The poll also found that voters were more likely to think that the Jacksonville Sheriff’s Office budget, at more than half a billion dollars, was “too much” (35 percent) than “about right” (32 percent) or “not enough” (16 percent).
“You’re never going to have unanimity of support for budgeting issues, and policing issues have deep political divisions,” Binder said in a statement. “But the partisan splits are extreme – Democrats are about 40 percentage points more likely than Republicans to think JSO’s budget is too much.”
Nothing might be as polarizing as who voters believe won the 2020 election. Two-thirds of Republicans (65 percent) said Donald Trump won the most votes cast by eligible voters in enough states to win the election, while 97 percent of Democrats said Joe Biden won the election. One in five voters not registered with the two parties also believed Trump won the election.
Trump and his campaign lost dozens of lawsuits challenging the 2020 presidential election results, and the U.S. Supreme Court rejected multiple attempts to overturn the election. An audit of votes in Arizona brought about by conservatives in that state confirmed Biden’s victory there.
Residents united in saying that the most important stories for local news to cover were about elections and voting (94% identified it as necessary), followed by news about city government (90%), the Legislature (89%), police and prosecutors (83%), public health (83%), jobs (79%) and schools (62%).
More than two out of five residents (43%) said they’ve voted in elections where they couldn’t find any local news coverage about the candidates.
Residents were also more likely to believe local news was accurate (58%) than thorough (48%). Only 39% of residents said local news did a good job of holding elected leaders accountable.
Residents said they were civically engaged in the last year.
Half of the respondents said they’ve contacted their elected officials in the last year. One-third have attended neighborhood meetings. One-third have started or participated in discussion groups. One out of four have attended or listened to public hearings or city council meetings, and 22 percent have organized or participated in protests. About 70 percent of people said they’d done at least one of those activities.
The majority of Republicans and Democrats alike want to see redistricting handled by an independent panel of equal numbers of Democrats and Republicans rather than by state legislators, as is currently happening. Overall, 70 percent of voters support an independent commission, while just 13 percent support the Legislature redrawing its seats.
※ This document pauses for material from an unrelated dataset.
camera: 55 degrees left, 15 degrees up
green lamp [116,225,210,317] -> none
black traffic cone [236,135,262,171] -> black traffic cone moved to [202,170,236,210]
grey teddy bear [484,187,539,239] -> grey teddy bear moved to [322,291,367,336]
About 82 percent of voters said they were vaccinated, compared to 76 percent reported vaccinated by the Centers for Disease Control and Prevention. One of the steepest divides in who was vaccinated was whether a person said they paid for local news: 95 percent of those who said they paid for local news said they were vaccinated, versus 75 percent of those who don’t pay for local news.
When drawing those seats, 46 percent believe legislative districts should reflect neighborhoods & communities, more than any other factor considered. Florida Republicans have said they will not consider so-called communities of interest as a factor in redistricting.
Twenty percent of voters had no opinion, 15 percent want districts as competitive as possible, 11 percent want districts proportional to the overall vote, and just eight percent want districts to remain the same as they are now.
In Jacksonville, the City Council has decided to prioritize keeping local districts the same as much as possible.